§ **Directions**: Rewrite the rows below as a Markdown table with two columns, No. and Line, giving each line its own number and skipping blank lines. Leave the pictures out.

---------- Information shown

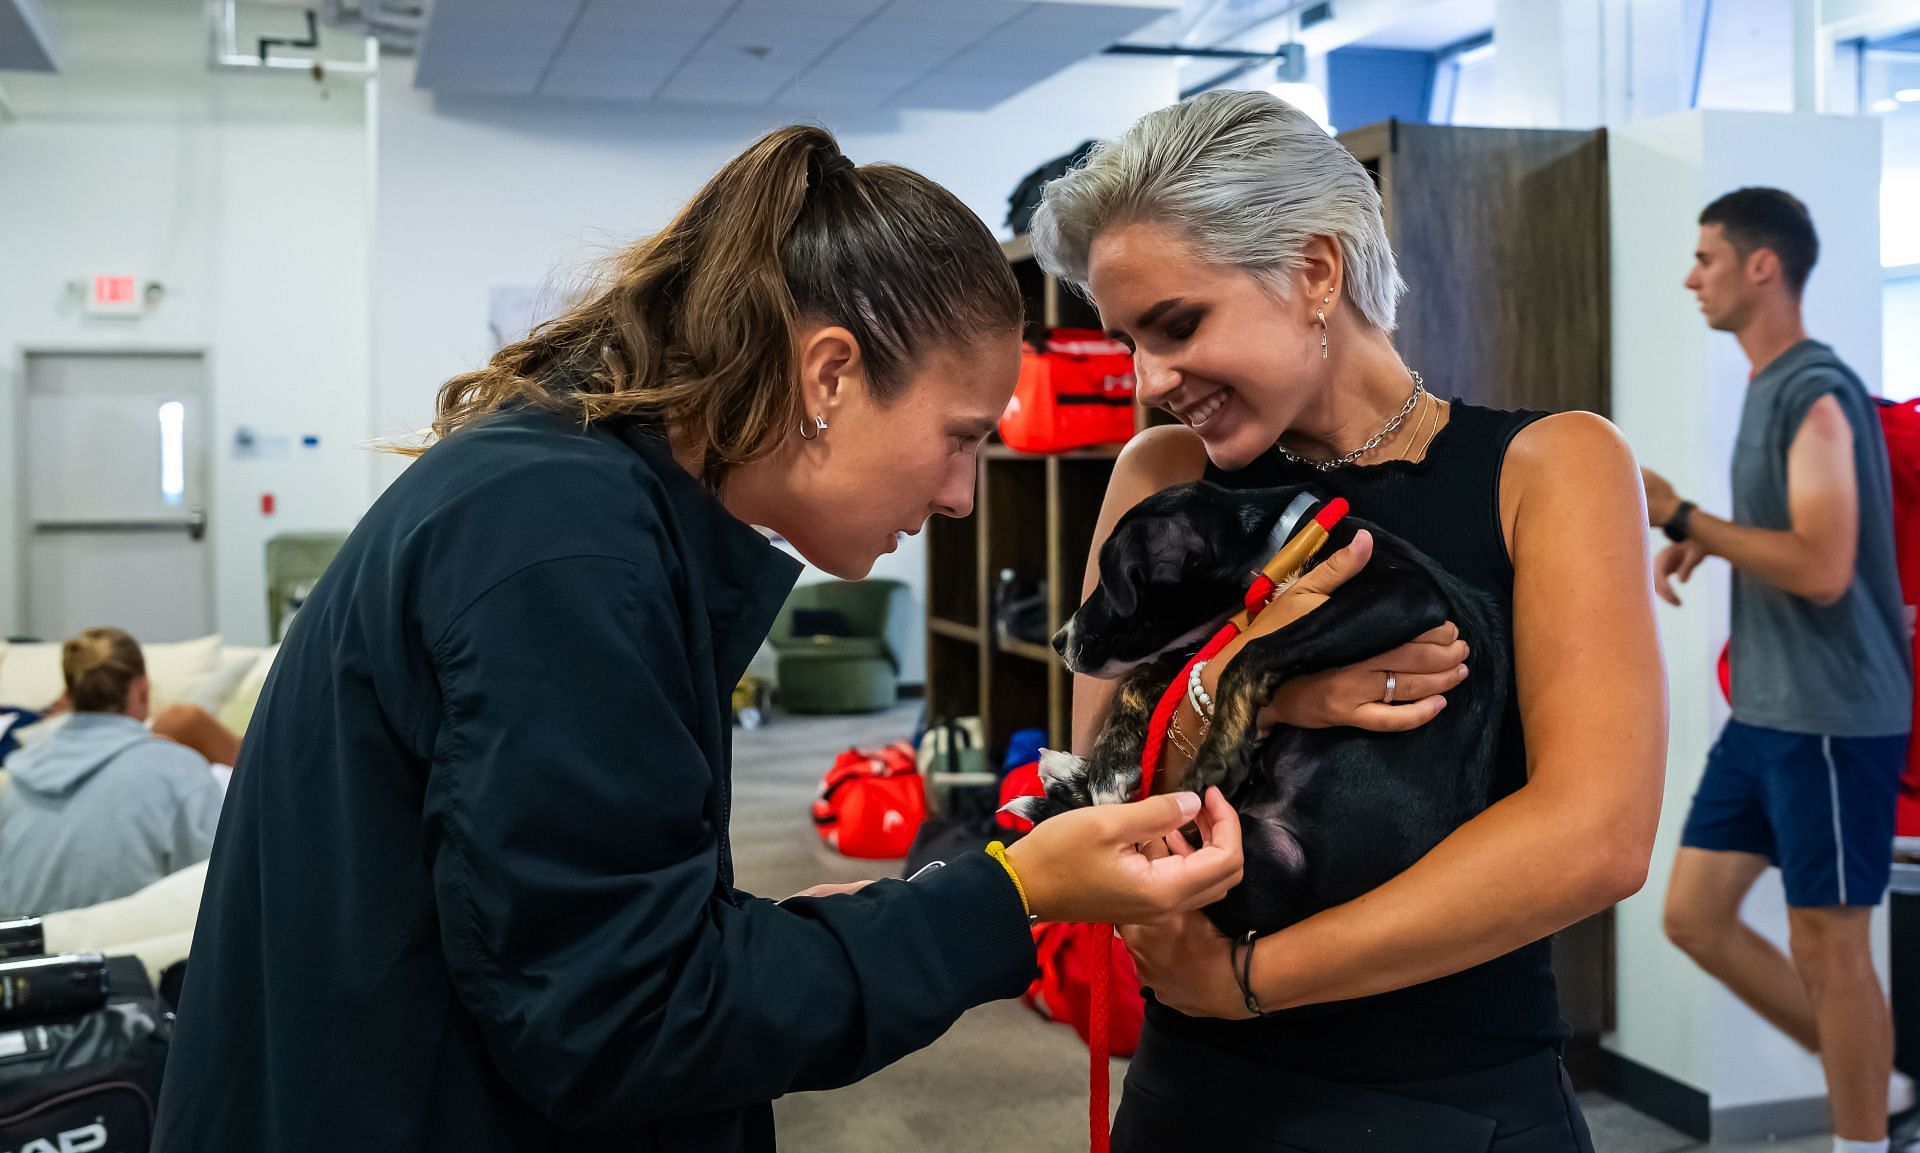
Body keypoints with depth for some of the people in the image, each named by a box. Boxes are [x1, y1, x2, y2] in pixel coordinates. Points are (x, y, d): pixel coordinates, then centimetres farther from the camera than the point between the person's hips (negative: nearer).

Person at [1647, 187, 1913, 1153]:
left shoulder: (1817, 393, -16)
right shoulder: (1766, 386, 12)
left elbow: (1821, 567, -24)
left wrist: (1681, 517, -20)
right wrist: (1703, 544, 8)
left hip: (1833, 718, -9)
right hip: (1765, 712, 9)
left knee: (1827, 944, 2)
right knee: (1693, 915, 12)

--------------------

§ **Problem solution**:
| No. | Line |
|---|---|
| 1 | Body keypoints with depth for some of the people in the image, each named by a box. Boxes are [x1, y1, x2, y2] in pixel coordinates. Points are (x, y, d): pixel coordinates, then centimetres farther from the camera than the point between the person's hips (negative: nearer). |
| 2 | Person at [1647, 187, 1913, 1153]: |
| 3 | left shoulder: (1817, 393, -16) |
| 4 | right shoulder: (1766, 386, 12) |
| 5 | left elbow: (1821, 567, -24) |
| 6 | left wrist: (1681, 517, -20) |
| 7 | right wrist: (1703, 544, 8) |
| 8 | left hip: (1833, 718, -9) |
| 9 | right hip: (1765, 712, 9) |
| 10 | left knee: (1827, 944, 2) |
| 11 | right knee: (1693, 915, 12) |